Depuis plusieurs années déjà, l’intelligence artificielle fait peu à peu sa place dans la boite à outil des recruteurs. Automatisation du sourcing, analyse des CV, chatbots sur les sites carrières… Ses applications sont nombreuses et de nouveaux usages et outils RH feront probablement leur apparition d’ici peu. Mais utiliser efficacement l’intelligence artificielle demande de bien choisir le type d’algorithme qu’elle mobilise et d’identifier ce qu’elle peut ou ne peut pas faire.

 

Pourquoi s’intéresser aux algorithmes ?

S’intéresser à l’algorithme d’un outil d’intelligence artificielle, c’est étudier sa méthode de travail, les critères qu’il mobilise pour trier et sélectionner un candidat par exemple. Ce sont ces critères qui définissent une politique de recrutement : les évaluer est donc indispensable. Certains algorithmes ne font que répéter ce que des humains leur ont défini comme comme actions. Mais ceux présents dans une intelligence artificielle se basent sur l’analyse de l’évolution de données. Ils créent ainsi leurs propres critères. Avec ce dernier principe, l’algorithme défini lui-même des règles qui vont pouvoir permettre par exemple la sélection ou non d’un candidat.

 

Apprendre aux algorithmes à s’ouvrir à l’inconnu

C’est alors qu’il faut être attentif au risque d’overfitting, ou sur-apprentissage : le risque est que l’algorithme tente de reproduire des schémas qu’il a observés dans sa base de données mais qui n’ont pas de rapport avec les besoins du recruteur ou la réalité de son marché.
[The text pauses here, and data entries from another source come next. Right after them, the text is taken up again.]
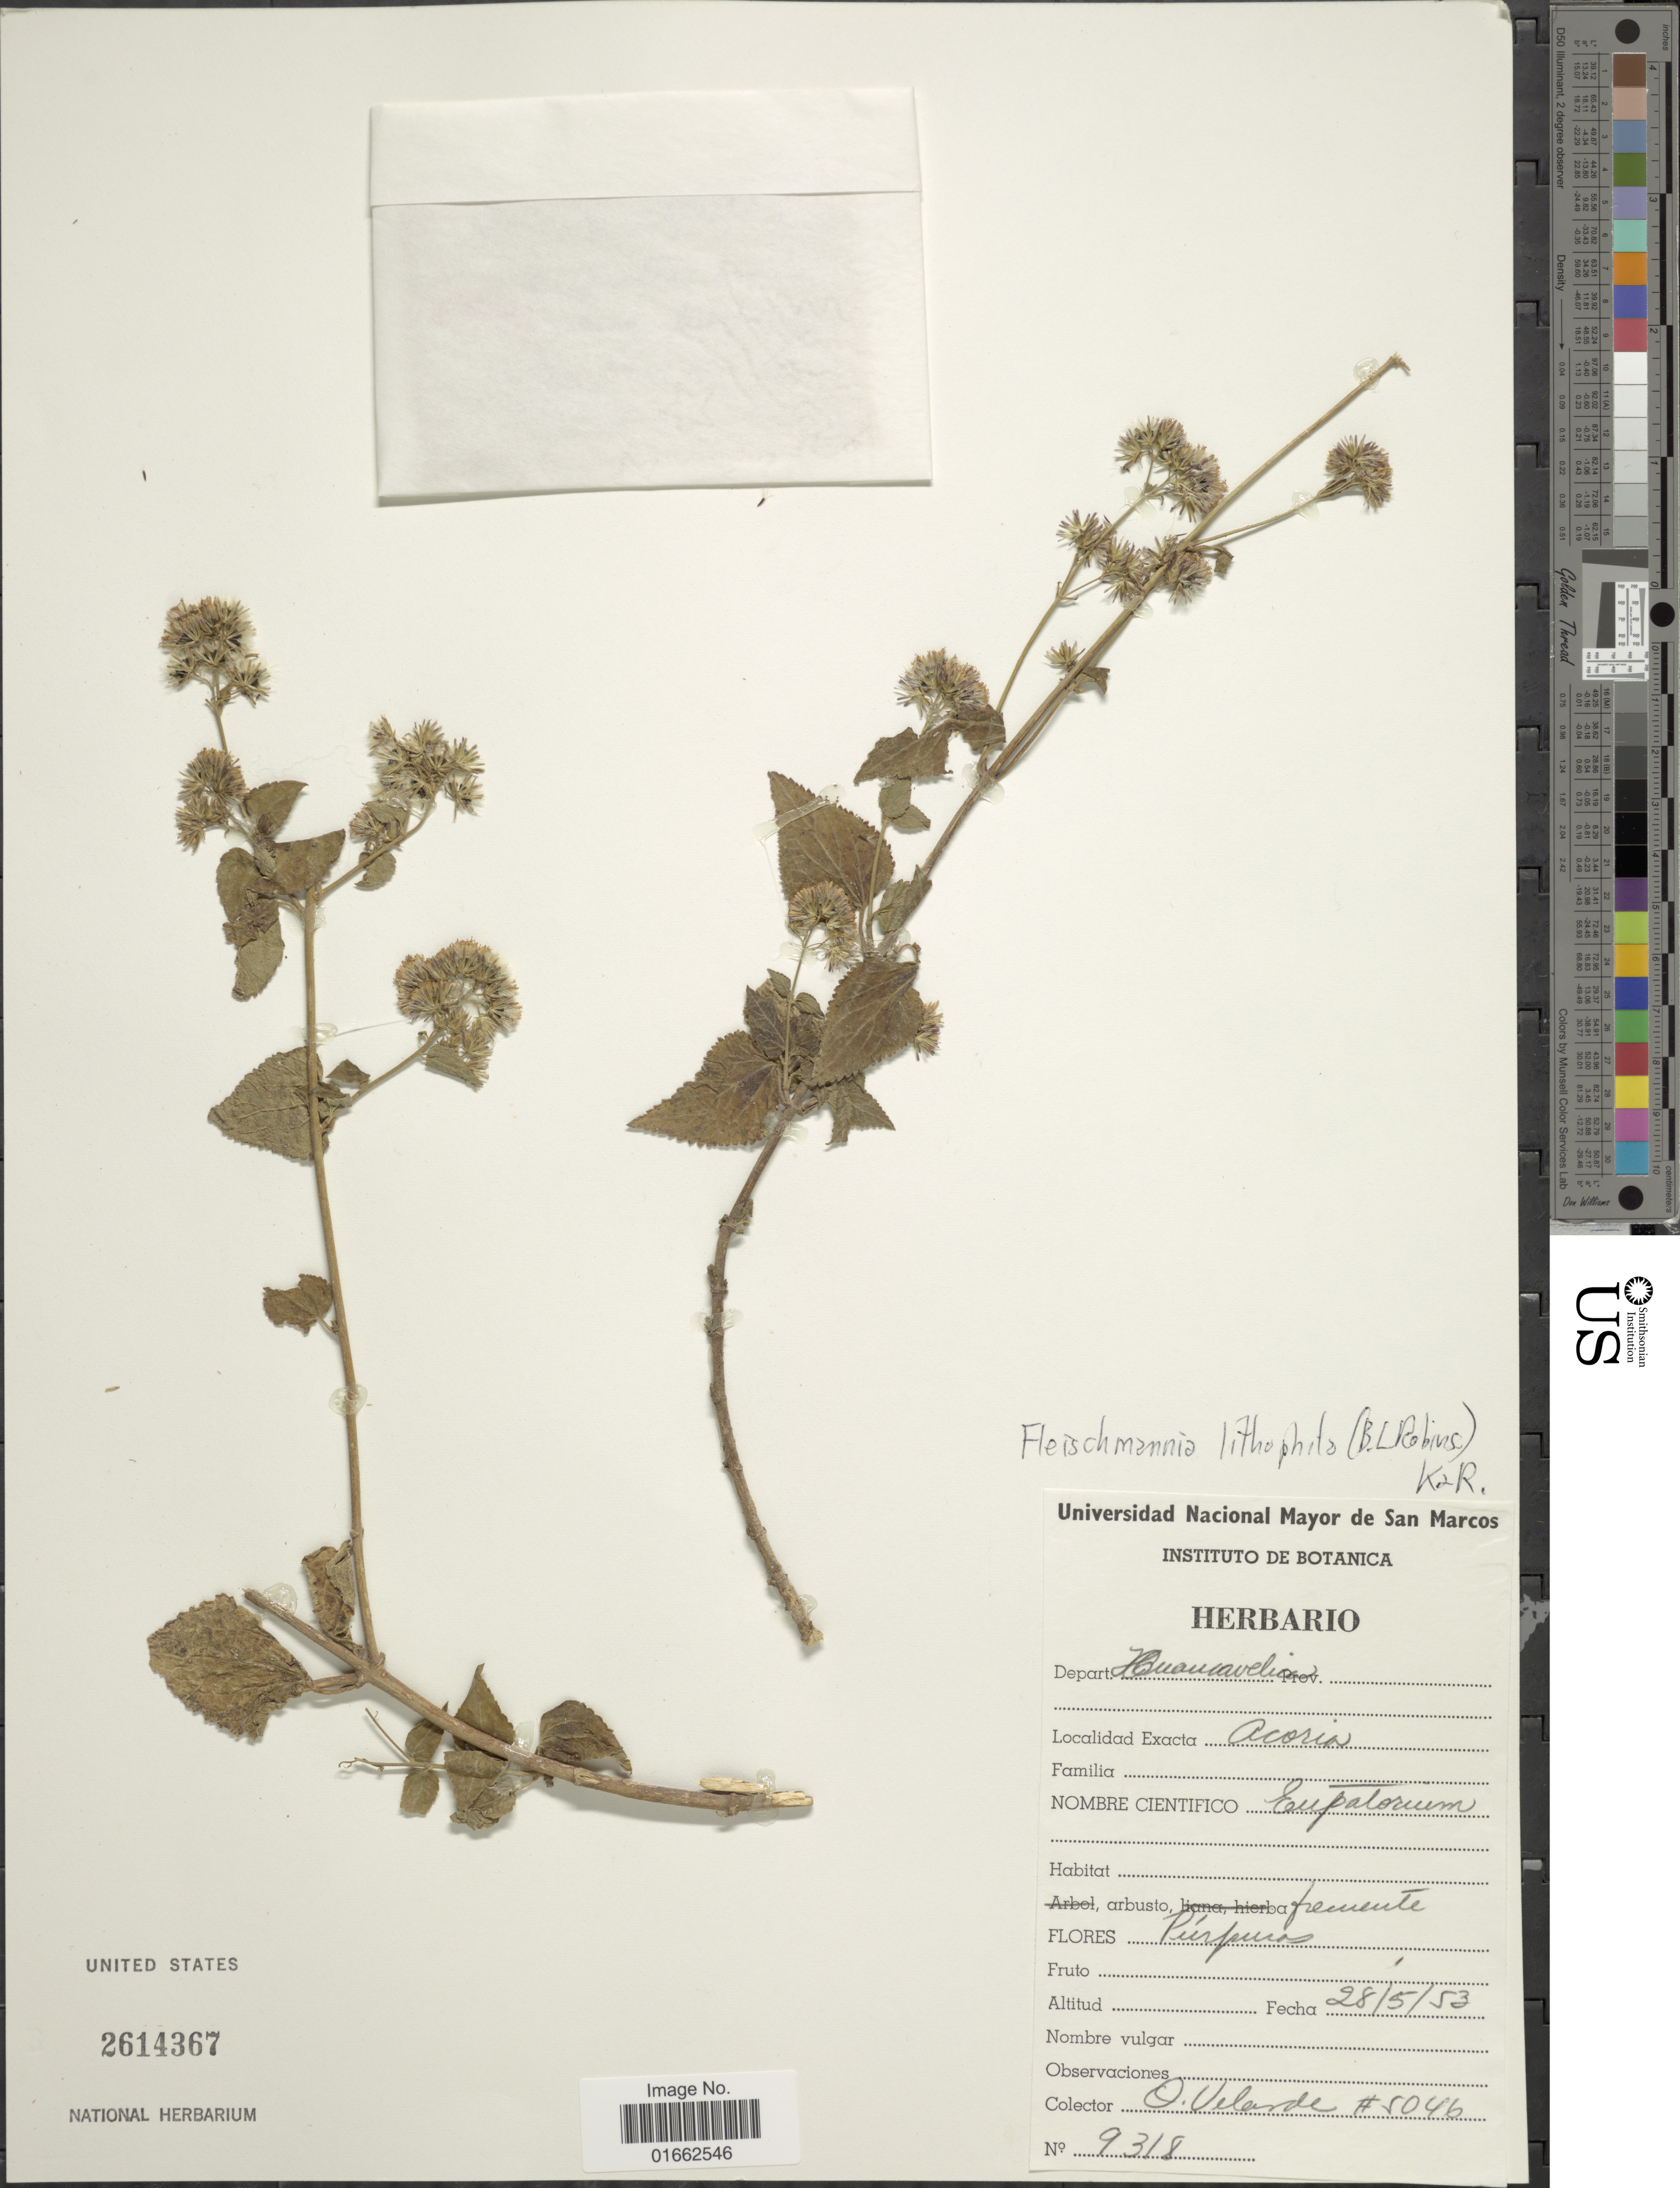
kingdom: Plantae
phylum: Tracheophyta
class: Magnoliopsida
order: Asterales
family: Asteraceae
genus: Fleischmannia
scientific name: Fleischmannia dodsonii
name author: H. Rob.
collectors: O. Velarde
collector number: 5046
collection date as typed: Transcribed d/m/y: 28/5/53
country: Peru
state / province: Huancavelica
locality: Acoria, Depart. Huancavelica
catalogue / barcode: US 2614367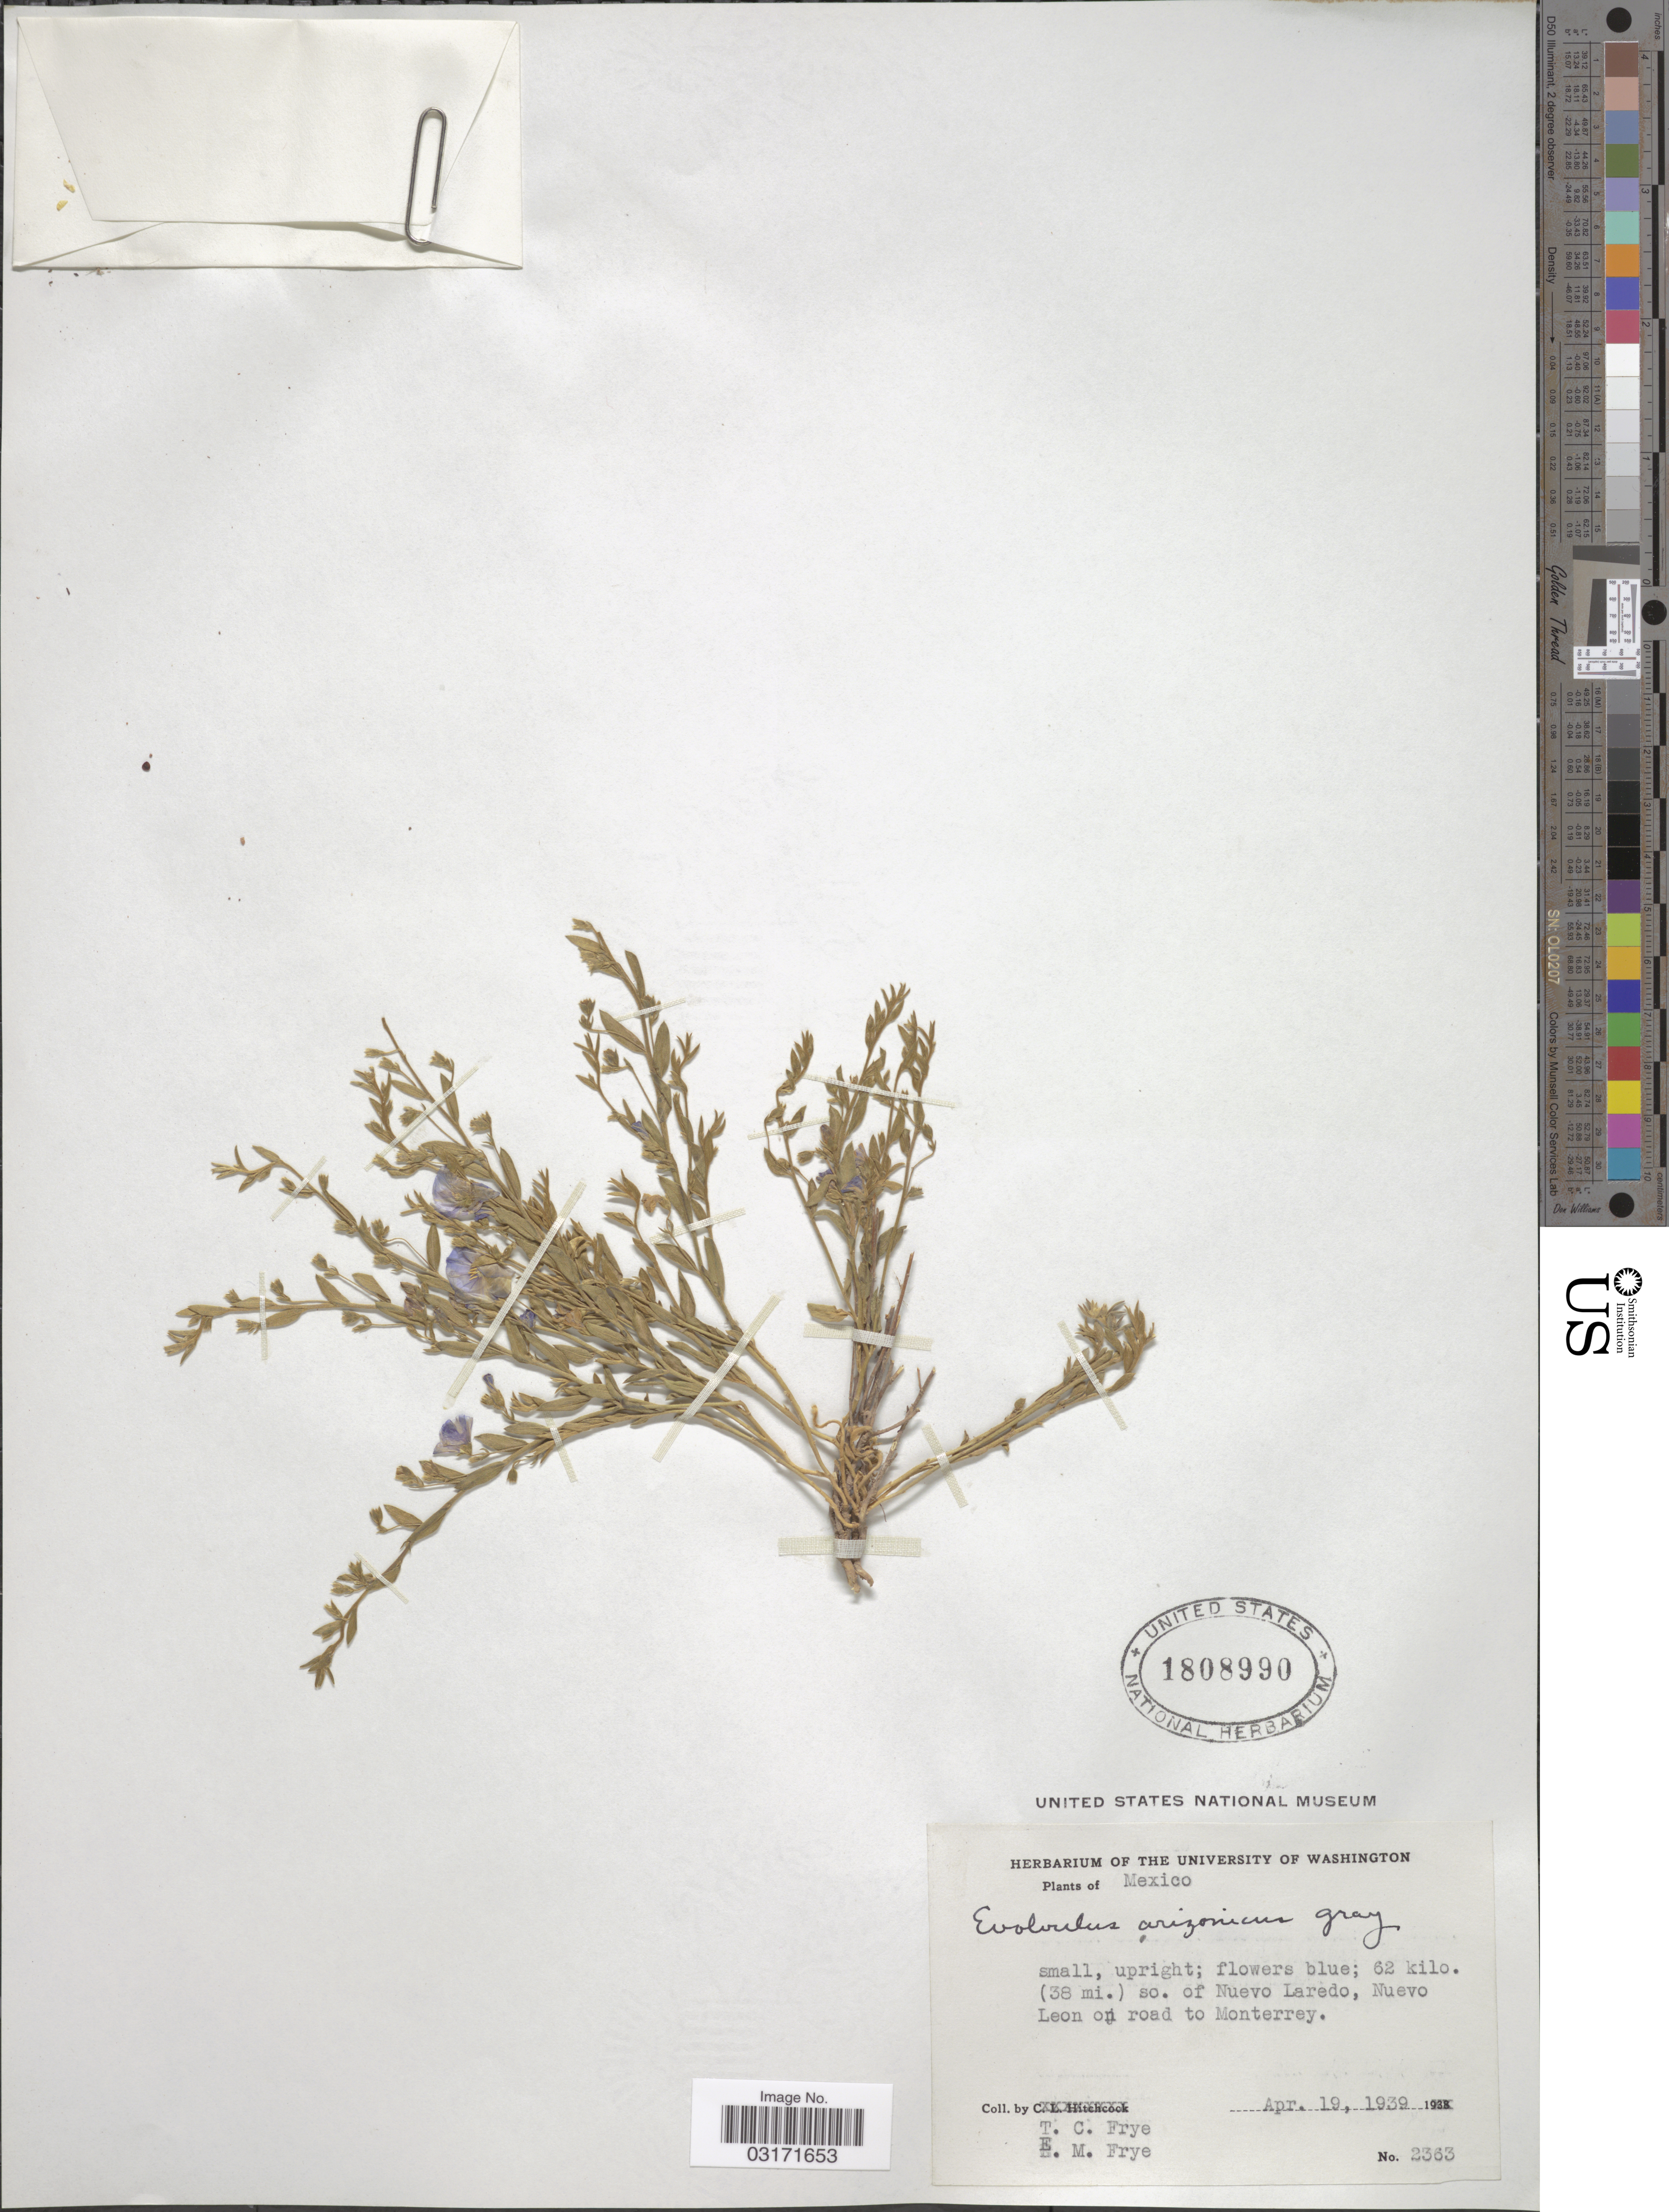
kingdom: Plantae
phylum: Tracheophyta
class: Magnoliopsida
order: Solanales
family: Convolvulaceae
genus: Evolvulus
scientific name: Evolvulus arizonicus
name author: A. Gray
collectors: T. C. Frye & E. Frye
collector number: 2363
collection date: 1939-04-19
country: Mexico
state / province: Nuevo León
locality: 62 kilo. (38 mi.) so. of Nuevo Laredo, Nuevo Leon on road to Monterrey.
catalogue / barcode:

Prenons une entreprise qui a recruté un grand nombre d’hommes. En se basant sur cette information, l’algorithme risque de considérer cette caractéristique homme/femme  comme un critère de sélection aussi pertinent que les autres éléments des CV. Il faut donc guider l’algorithme pour éviter des choix discriminatoires.

 

Prendre en compte la diversité des profils

Un des enjeux majeur des RH est de capitaliser sur la diversité des profils. Or, certaines entreprises utilisent des outils d’intelligence artificielle pour les aider à trouver la perle rare, le profil de candidat idéal. Mais en maîtrisent-elles tous les ressorts ?

Avoir un seul type de candidat idéal peut aveugler les entreprises quant à la diversité des parcours et même les mener à reproduire des discriminations. C’est par exemple ce qu’a vécu Amazon : le géant de la distribution avait adopté un robot recruteur qui analysait les candidatures en façonnant ses propres critères. L’analyse de départ prenait en compte la masse salariale d’Amazon dont les femmes étaient sous représentées. L’algorithme détermina ainsi qu’un facteur clé de succès était donc d’être un homme. Les femmes candidates ont alors été automatiquement écartées par l’algorithme sans évaluation objective.

On peut facilement imaginer d’autres types de biais qui pourraient générer tout autant de discrimination au recrutement.

 

Un indispensable regard humain

Si les procédures de recrutement peuvent donc gagner en efficacité grâce aux outils d’intelligence artificielle, ceux-ci risquent aussi d’avoir un effet d’uniformisation voire de discrimination vis-à-vis des candidats déjà défavorisés sur le marché de l’emploi. Ainsi, même si ces derniers sont plutôt favorables à l’utilisation de l’intelligence artificielle pour être recrutés, l’IA n’en est pas toujours impartiale. Et plutôt que d’assurer l’objectivité du processus de recrutement en se basant sur les compétences des candidats, les algorithmes pourraient reproduire donc les préjugés et les biais de précédents recruteur.

A l’ère où l’intelligence artificielle transforme le process de recrutement il est donc primordial d’adopter des outils d’IA transparents sur lesquels les recruteurs pourront ajuster les curseurs. Et sans conteste, un regard humain sera toujours indispensable à une politique de recrutement efficace, responsable et juste.